By Michele Kayal
and Glenn Scott
Advertiser Staff Writers
Saying everyone deserves a chance to join in discussions about globalization and development, local organizers planning for the Asian Development Banks annual meeting in Honolulu plan to hold a series of public forums leading up to the May 7-11 gathering.
Dates, locations and formats for the forums have not been set, Brenda Foster, an executive assistant to Gov. Ben Cayetano, said yesterday.
Headquartered in Manila, Philippines, the Asian Development Bank is a finance institution owned by 60 member nations. It underwrites about $6 billion worth of development projects a year in Asia and the South Pacific, with the chief aim of reducing poverty.
The general meeting at the Hawaii Convention Center will attract about 3,000 participants, including finance ministers of most member countries. As head of state of the host country, President Bush has been invited to open the event, but it is not known whether he will attend.
Representatives of many large nongovernmental organizations will attend as guests, but most meetings will not be open to the public.
Foster said that by sponsoring the public forums, state organizers will effectively extend and broaden the public dialogue that normally occurs when such major multilateral institutions hold formal conferences.
"I just see it as extremely stimulating," she said.
Not to be overlooked, of course, is the potential function of the sessions to serve as what Foster called a social pressure valve for people and protest groups not invited inside the convention halls.
A related proposal, she added, is to run a session concurrently with the bank meeting to give various groups a place to be heard especially by the 300 to 400 journalists expected to cover the events.

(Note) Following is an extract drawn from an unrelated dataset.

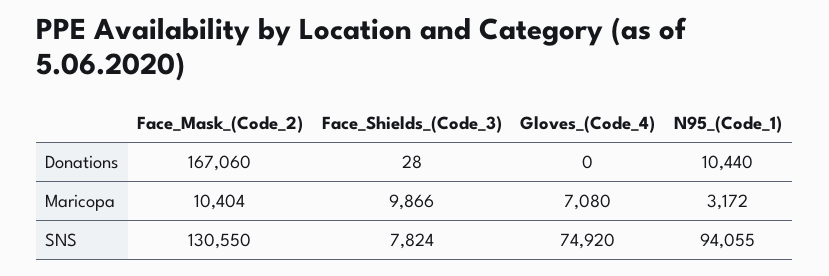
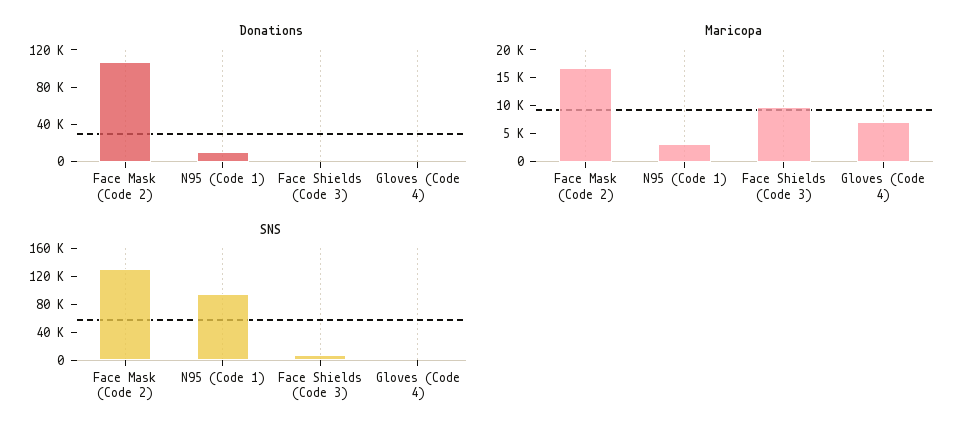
Donations, Face_Mask_(Code_2): 167060 -> 110000
Maricopa, Face_Mask_(Code_2): 10404 -> 17500
SNS, Gloves_(Code_4): 74920 -> 0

Foster also said yesterday that Cayetano has asked the Hawaii Tourism Authority for $518,637 for equipment the Honolulu Police Department believes it will need for the bank meeting and other similar international gatherings the state hopes to attract in the future.
It was unclear yesterday whether the $518,637 was in addition to $750,000 that Honolulu officials are transferring from the police salary fund to pay for additional police equipment. Foster said she thought the Tourism Authority amount was part of the overall $750,000.
Foster said a total budget for the event has not been established. Because it will draw international diplomats, Foster and Hawaii Tourism Authority chief executive Robert Fishman said the federal government is expected to reimburse some costs.
Fishman, reached yesterday in Washington, D.C., where he is attending a conference, said he was not aware of the governors specific financial request, but said the tourism authority probably could draw the money from accounts earmarked to run the Convention Center.
"We have some funds available to us that were provisioned to us in the last legislature," he said. "But Ill have to talk to my folks and see how the dollars stack up."
The Legislature last year transferred $14.5 million to the authority, Fishman said, over and above its $61 million tourism fund.
International meetings of the Asian Development Banks stature generally require security for officials and attendees, but the violent protests seen in Seattle during the December 1999 meeting of the World Trade Organization have made security a more prominent planning issue.
Asian Development Bank meetings have been the targets of anti-development protests in the past, but none have reached the intensity of Seattles. Foster said she does not expect protests in Honolulu to reach dangerous levels.
Bank officials, in fact, are pointing to their record of involving various groups, including critics, in their decision-making.
"I think it would be a mistake to see the annual meeting as the single occurrence of the year when groups can make their views known to the ADB," said Robert Salamon, a bank spokesman who was in Honolulu yesterday meeting with local officials.